Gossip... you have probably been on both ends of it. You've been sitting with friends and hear something about what someone else's child did and can't wait to get your phone out to tell someone else... and then add your two cents in there... and tell it some more. The other end of gossip is the mother who gets the call her child has done something embarrassing or shameful and you fall to your knees and can't believe that you are dealing with this. What will people think of me as a parent? Sure, you stand big and say, "Everyone has to deal with this!", but inside... it hurts.
Either way... gossip... even if it is the truth... hurts. It hurts those involved, it hurts those who hear it, and it hurts those who tell it. How? Of course no one wants to deal with the situation that is at hand... as parents we might want it to go away and pretend it never happened... as children... we might want to go back and redo what we did to be wrong... as friends... we might wish we had never told our secret... Gossip hurts me when I hear it now because I've been on both ends... I am very hesitant to judge now... I know versions of stories change... I know that details are added... and I know that the pain doesn't go away over night. I know that no one is perfect... and I have also learned the hard way that if they aren't talking to you... they are talking about you. Instead of being paranoid about the talk... look into the Bible and find your answers... how to deal with your problem... how to deal with your children... how to deal with your friends... how to deal with your parents. The news people bring to you... whether good or gossip... do something with it.
This week I'd like to focus on angels... and the news they brought us... that feeling you get when you hear the juicy gossip... we should have that feeling about the angels' news as well. The angel Gabriel is mentioned four times in the Bible. He interprets a dream for Daniel and tells him about a vision. A second time mentioned, he gives Daniel insight and direction. The third time is when he appears to Zechariah in the temple and tells him the good news of the coming of John the Baptist. He was also the one who told him he would be silent until the delivery because he doubted. The fourth time Gabriel is mentioned is when he appears to Mary. He tells her "The Lord is with you"... "Do not be afraid, Mary; you have found favor with God. You will conceive and give birth to a son, and you are to call him Jesus. He will be great and will be called the Son of the Most High . The Lord God will give him the throne of his father David and he will reign over Jacob's descendants forever; his kingdom will never end. The Holy Spirit will come on you, and the power of the Most High will overshadow you. So the holy one to be born will be called the Son of God.
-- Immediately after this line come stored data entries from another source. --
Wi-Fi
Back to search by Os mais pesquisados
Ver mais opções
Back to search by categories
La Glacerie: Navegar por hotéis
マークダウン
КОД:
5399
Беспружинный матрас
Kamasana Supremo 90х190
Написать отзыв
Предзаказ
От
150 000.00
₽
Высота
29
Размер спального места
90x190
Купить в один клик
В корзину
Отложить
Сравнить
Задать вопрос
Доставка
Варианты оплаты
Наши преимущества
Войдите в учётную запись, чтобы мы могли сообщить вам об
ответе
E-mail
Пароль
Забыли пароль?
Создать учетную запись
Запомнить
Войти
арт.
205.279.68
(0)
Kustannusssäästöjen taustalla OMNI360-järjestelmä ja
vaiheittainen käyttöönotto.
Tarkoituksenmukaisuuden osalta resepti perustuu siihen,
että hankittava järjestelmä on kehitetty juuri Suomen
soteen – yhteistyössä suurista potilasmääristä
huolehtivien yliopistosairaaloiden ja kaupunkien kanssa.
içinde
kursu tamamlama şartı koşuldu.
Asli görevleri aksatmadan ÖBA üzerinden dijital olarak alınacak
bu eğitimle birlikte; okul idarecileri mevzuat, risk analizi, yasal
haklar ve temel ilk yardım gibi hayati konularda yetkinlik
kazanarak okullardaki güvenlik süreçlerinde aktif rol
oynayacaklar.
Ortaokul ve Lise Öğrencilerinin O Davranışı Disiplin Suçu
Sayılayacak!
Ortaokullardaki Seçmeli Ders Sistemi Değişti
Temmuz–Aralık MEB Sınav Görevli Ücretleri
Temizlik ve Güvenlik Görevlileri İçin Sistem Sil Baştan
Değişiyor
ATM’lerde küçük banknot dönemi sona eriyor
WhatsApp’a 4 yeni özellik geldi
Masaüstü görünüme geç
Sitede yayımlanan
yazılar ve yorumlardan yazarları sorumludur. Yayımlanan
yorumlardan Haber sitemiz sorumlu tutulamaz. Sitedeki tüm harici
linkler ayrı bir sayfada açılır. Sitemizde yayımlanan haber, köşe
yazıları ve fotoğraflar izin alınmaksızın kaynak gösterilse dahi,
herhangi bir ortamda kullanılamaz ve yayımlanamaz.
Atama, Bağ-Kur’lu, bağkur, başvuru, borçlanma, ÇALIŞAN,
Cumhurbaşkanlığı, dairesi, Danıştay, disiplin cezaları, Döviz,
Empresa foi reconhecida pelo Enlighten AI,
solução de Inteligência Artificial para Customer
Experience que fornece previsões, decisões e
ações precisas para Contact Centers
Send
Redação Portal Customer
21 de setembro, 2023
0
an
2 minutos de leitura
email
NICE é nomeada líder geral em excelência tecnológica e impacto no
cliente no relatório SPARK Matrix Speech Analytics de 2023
Even Elizabeth your relative is going to have a child in her old age, and she who was said to be unable to conceive is in her sixth month. For no word from God will ever fail. " Luke 1:26-38.
Isn't that the best news of all? Isn't that something you should be proud to share? Isn't that something you should text your friends about? Isn't this better than judging someone else's decisions as a parent, as a friend, and as an onlooker to events occurring around you? Imagine going through one day and only hearing about great things... only hearing about good news... only hearing about the wonderful stories which true and don't have "any extra details" to them. As you go through this week... bite your tongue... let the stories you tell and the people you talk about be good things... none of that "I know I shouldn't say this, but..." none of that "Some might think this is gossip but if it's true I'll say it just once"... none of that "Everyone else is talking about it... I need to add my point of view too". Just be quiet this week... if you need to escape from your normal gossip circle... do it! Don't be ashamed... can you imagine what good things could come from angels like Gabriel if you were focused on Him instead of "them and what they did"!
Mary's gossip of being pregnant before she was married turned into a wonderful, almighty situation... I can't help but think that some of the women involved in the "gossiping" back then wish they had kept their mouths shut. Do you need to follow the old adage of "If you can't say something nice and uplifting then be quiet!"? You have a choice... choose to sit quietly and listen for the good news of Him and how He is changing people's lives instead of the gossip! Don't be a fence-sitter in this situation... be bold and be brave!